TASK OBJECTIVE:
Copy the records below word for word, covering only the stretch from the line containing "Q: Count the cups." through the line containing "Number of plates: 19".

— start —

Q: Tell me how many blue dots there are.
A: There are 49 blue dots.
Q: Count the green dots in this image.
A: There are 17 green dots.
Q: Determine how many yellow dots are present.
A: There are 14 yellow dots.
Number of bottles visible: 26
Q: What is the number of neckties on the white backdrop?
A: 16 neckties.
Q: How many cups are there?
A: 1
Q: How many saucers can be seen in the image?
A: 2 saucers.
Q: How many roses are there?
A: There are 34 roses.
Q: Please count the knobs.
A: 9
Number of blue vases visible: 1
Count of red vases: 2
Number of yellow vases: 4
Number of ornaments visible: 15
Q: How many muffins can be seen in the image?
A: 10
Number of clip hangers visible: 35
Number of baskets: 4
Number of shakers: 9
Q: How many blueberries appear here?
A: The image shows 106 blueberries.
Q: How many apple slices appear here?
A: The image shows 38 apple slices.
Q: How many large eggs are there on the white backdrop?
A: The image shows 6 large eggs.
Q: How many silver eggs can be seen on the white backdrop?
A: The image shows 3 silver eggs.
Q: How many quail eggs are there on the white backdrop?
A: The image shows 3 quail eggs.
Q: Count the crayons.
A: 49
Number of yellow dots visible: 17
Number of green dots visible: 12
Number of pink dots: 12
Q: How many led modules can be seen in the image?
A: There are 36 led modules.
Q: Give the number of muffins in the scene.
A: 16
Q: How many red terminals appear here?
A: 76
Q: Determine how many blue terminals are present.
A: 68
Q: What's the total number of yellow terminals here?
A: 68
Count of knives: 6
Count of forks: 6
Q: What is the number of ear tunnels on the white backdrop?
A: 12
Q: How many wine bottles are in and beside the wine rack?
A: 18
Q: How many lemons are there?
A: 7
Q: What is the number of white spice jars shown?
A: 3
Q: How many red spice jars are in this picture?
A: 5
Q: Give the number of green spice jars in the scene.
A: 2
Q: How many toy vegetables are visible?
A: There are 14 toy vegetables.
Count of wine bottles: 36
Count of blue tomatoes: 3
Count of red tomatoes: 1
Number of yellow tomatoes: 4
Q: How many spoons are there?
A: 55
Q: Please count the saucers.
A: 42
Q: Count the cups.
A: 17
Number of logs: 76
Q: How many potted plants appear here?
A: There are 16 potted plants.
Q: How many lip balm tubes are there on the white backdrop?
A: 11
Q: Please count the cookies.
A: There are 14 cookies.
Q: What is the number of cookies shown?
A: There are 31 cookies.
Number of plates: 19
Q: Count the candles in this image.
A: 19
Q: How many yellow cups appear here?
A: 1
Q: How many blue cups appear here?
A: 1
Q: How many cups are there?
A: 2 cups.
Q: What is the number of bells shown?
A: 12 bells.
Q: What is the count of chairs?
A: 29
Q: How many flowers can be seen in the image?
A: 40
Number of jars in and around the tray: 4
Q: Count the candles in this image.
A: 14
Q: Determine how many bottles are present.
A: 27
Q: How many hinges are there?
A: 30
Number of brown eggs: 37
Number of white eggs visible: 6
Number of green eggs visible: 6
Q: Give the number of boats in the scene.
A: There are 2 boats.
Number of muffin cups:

— end —

REPLY:
Q: Count the cups.
A: 17
Number of logs: 76
Q: How many potted plants appear here?
A: There are 16 potted plants.
Q: How many lip balm tubes are there on the white backdrop?
A: 11
Q: Please count the cookies.
A: There are 14 cookies.
Q: What is the number of cookies shown?
A: There are 31 cookies.
Number of plates: 19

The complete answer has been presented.